Meteore iconografiche, singolari ricordi di famiglia, antitetici giochi in bianco e nero di un “pianeta moda” che con i suoi satelliti gravita all’interno di galassie inesplorate e nei film di fantascienza. Per la collezione Haute Couture primavera-estate 2024, presentata al Palais de Tokyo durante la fashion week parigina, il direttore creativo della maison Schiaparelli, Daniel Roseberry, si lascia ispirare dallo zio visionario di Madame Elsa, Giovanni: scienziato e responsabile dell’Osservatorio di Brera a Milano, nel 1877 l’astronomo fu artefice della scoperta di un enigma cosmico. Un intricato labirinto di canali, un’espansione vasta quanto il Grand Canyon, che incideva la superficie di Marte.
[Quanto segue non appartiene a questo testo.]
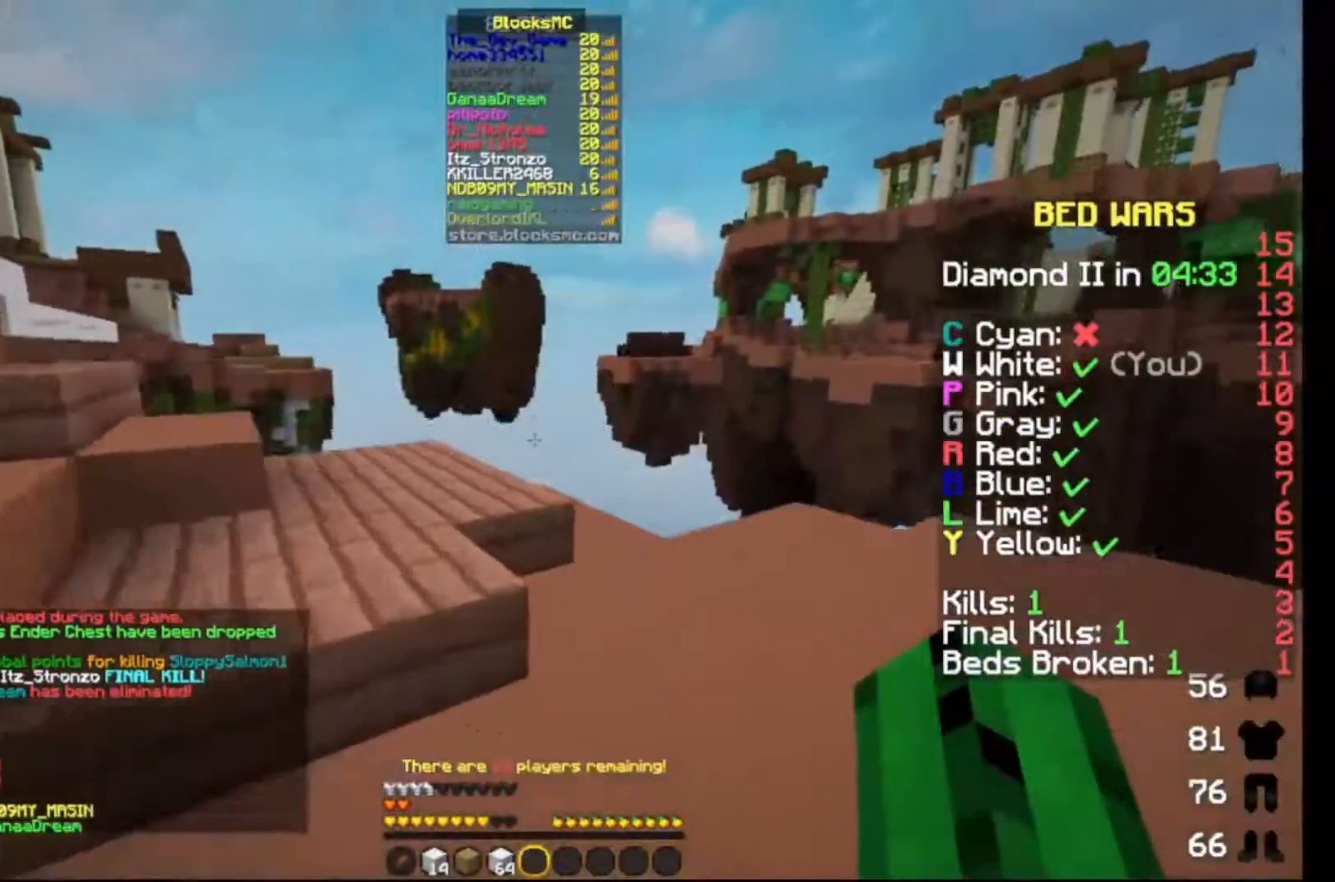
{"keys": [], "events": [[17, "right", "down"], [317, "up", "up"], [350, "right", "up"]]}
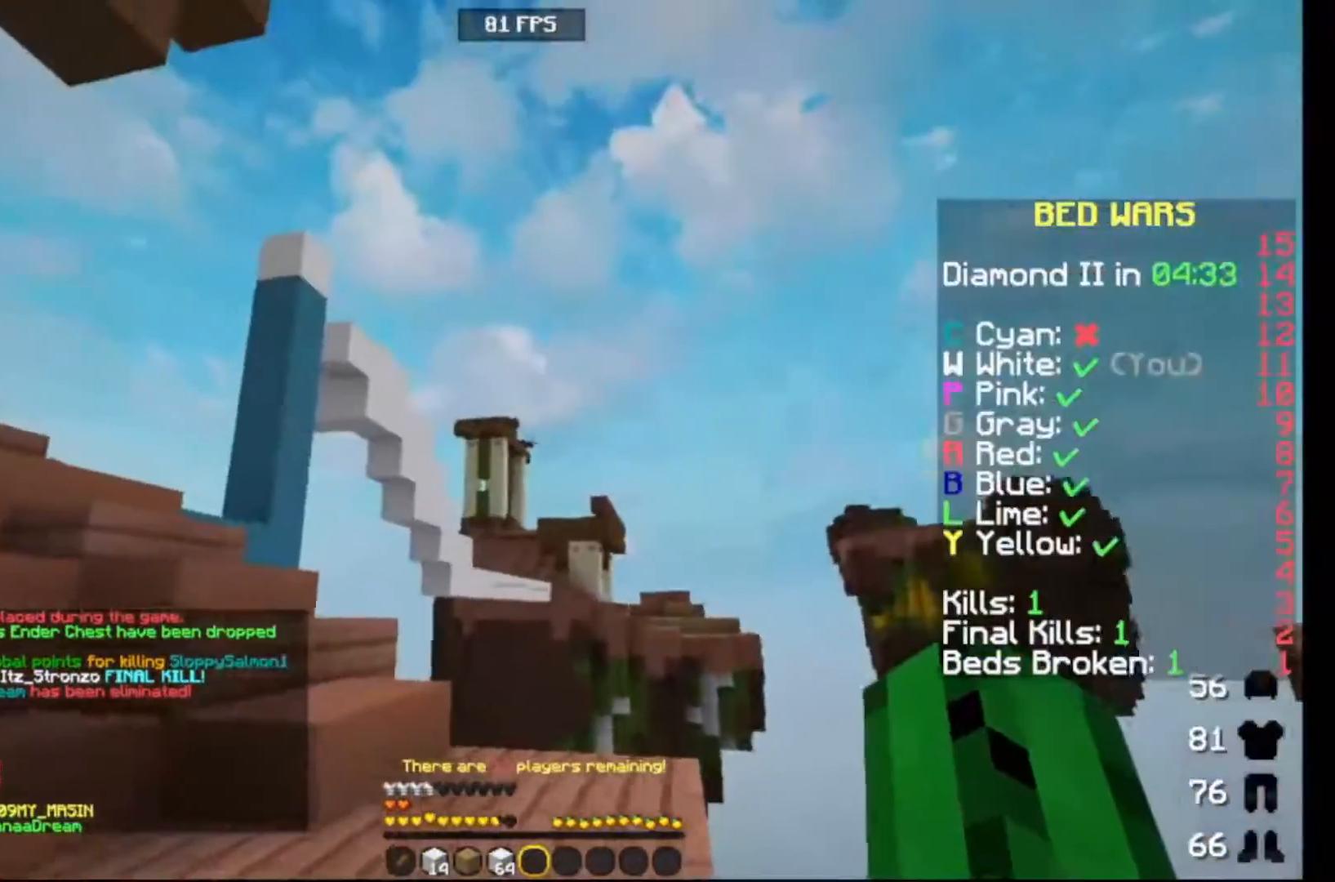
{"keys": [], "events": []}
In un colpo di genio, coniò il termine “marziano”, innescando involontariamente la scintilla di un amore affascinante per le misteriose creature che vivono al di là dell’orizzonte conosciuto, un interesse che persiste ancora oggi. E non poteva essere diversamente, dato che lo spazio da sempre danza nell’alfabeto segreto del brand. La sua fondatrice, che aveva una smisurata passione per l’astrologia, guardava alle stelle con un occhio familiare, quasi un’eredità da custodire. In passerella un tributo a quell’ossessione che scava nell’ignoto, esplorandone le contraddizioni: l’heritage si contrappone all’avanguardia, la bellezza pura va contro la provocazione, la terra si scontra il cielo.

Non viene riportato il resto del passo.